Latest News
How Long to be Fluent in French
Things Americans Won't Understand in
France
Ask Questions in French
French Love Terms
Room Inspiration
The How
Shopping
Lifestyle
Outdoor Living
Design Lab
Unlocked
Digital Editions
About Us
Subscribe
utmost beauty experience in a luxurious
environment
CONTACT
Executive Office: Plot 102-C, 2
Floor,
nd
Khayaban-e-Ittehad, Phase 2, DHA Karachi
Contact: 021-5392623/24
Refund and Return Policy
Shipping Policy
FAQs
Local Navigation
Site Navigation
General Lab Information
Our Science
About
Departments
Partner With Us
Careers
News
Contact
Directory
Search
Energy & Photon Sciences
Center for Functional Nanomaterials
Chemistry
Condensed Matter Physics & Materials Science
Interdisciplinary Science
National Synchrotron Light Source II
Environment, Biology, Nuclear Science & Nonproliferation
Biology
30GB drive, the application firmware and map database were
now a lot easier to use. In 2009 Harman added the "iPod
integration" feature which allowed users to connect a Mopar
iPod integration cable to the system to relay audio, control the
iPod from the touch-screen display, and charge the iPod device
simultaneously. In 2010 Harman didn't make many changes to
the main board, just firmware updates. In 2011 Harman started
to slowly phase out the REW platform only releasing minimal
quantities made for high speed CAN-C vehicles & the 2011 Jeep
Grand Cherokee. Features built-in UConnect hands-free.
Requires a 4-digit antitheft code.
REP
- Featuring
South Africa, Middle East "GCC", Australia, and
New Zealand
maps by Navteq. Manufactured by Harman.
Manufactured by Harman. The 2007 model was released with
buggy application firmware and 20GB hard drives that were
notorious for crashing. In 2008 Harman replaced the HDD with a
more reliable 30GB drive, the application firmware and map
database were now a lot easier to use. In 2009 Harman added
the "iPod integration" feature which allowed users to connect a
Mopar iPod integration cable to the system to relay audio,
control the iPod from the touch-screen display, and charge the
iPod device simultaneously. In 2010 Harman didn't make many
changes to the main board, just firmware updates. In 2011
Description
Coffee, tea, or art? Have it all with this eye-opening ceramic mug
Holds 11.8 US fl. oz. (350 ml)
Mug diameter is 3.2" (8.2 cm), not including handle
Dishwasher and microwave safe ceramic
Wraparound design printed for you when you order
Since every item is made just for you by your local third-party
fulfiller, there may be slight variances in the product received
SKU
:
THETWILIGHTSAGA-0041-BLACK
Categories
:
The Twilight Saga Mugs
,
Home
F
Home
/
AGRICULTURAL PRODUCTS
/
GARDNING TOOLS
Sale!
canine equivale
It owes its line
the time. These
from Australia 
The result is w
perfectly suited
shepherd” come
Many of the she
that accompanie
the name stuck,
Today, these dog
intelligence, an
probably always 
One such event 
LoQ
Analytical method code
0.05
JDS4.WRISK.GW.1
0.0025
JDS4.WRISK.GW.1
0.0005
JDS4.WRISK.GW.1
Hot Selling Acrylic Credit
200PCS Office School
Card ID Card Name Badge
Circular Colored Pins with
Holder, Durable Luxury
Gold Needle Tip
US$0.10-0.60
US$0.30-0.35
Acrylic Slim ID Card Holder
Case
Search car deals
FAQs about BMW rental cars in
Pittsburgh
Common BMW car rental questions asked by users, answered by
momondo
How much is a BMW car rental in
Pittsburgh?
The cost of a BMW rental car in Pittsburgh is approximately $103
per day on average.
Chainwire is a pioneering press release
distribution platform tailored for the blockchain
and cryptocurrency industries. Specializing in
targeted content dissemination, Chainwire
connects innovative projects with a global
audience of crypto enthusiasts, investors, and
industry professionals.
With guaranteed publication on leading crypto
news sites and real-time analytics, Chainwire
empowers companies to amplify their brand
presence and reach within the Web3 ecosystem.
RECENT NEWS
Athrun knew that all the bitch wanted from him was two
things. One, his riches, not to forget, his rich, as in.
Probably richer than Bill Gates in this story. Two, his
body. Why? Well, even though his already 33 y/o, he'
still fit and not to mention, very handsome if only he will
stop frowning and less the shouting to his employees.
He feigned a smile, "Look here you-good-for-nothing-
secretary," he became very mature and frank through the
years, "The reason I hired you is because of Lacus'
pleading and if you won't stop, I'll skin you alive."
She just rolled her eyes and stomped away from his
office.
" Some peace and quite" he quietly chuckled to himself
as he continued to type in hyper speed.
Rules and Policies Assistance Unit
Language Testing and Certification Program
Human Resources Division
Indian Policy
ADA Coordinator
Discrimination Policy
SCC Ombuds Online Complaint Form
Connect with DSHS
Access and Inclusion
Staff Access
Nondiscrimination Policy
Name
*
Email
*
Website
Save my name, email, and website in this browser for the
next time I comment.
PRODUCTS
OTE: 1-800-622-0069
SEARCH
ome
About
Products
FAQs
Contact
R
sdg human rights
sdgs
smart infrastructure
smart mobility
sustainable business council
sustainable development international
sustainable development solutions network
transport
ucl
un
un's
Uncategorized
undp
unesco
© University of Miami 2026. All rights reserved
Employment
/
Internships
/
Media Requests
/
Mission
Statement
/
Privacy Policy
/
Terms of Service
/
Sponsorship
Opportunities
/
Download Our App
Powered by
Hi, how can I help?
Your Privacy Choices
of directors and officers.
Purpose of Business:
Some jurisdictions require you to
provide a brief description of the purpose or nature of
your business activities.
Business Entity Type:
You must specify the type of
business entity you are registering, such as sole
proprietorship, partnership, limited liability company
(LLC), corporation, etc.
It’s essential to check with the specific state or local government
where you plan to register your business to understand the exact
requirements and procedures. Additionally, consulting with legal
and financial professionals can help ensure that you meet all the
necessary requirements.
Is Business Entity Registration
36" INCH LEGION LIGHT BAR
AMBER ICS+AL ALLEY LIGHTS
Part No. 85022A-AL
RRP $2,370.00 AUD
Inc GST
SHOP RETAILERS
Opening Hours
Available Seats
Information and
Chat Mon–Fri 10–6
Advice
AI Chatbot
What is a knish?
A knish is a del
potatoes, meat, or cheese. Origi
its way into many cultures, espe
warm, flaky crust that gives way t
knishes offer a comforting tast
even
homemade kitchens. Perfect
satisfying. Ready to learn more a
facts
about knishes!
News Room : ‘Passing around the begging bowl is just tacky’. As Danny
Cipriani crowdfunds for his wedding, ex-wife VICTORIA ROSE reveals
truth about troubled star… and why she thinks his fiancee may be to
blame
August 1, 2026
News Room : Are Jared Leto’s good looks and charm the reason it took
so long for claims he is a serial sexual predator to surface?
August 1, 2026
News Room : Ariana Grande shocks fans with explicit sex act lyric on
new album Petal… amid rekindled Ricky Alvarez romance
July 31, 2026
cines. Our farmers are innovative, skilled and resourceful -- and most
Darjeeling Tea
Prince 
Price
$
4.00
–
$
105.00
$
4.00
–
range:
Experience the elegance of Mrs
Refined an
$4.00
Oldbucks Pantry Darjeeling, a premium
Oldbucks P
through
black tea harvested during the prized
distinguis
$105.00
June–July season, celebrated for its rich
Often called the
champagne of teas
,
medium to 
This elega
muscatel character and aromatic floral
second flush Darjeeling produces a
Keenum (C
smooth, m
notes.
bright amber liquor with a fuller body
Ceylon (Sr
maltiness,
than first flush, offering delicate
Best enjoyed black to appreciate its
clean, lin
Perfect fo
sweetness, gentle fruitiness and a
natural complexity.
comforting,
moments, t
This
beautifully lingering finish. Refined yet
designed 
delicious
^^^^^^^^^^^^^^^^
**Task item**
Can you write out the stretch from the start of the records through the line containing "simultaneously. In 2010 Harman didn't make many changes", swapping "Harman" for "the manufacturer" and leaving everything else unchanged?

**Exercise solution**
Latest News
How Long to be Fluent in French
Things Americans Won't Understand in
France
Ask Questions in French
French Love Terms
Room Inspiration
The How
Shopping
Lifestyle
Outdoor Living
Design Lab
Unlocked
Digital Editions
About Us
Subscribe
utmost beauty experience in a luxurious
environment
CONTACT
Executive Office: Plot 102-C, 2
Floor,
nd
Khayaban-e-Ittehad, Phase 2, DHA Karachi
Contact: 021-5392623/24
Refund and Return Policy
Shipping Policy
FAQs
Local Navigation
Site Navigation
General Lab Information
Our Science
About
Departments
Partner With Us
Careers
News
Contact
Directory
Search
Energy & Photon Sciences
Center for Functional Nanomaterials
Chemistry
Condensed Matter Physics & Materials Science
Interdisciplinary Science
National Synchrotron Light Source II
Environment, Biology, Nuclear Science & Nonproliferation
Biology
30GB drive, the application firmware and map database were
now a lot easier to use. In 2009 the manufacturer added the "iPod
integration" feature which allowed users to connect a Mopar
iPod integration cable to the system to relay audio, control the
iPod from the touch-screen display, and charge the iPod device
simultaneously. In 2010 the manufacturer didn't make many changes to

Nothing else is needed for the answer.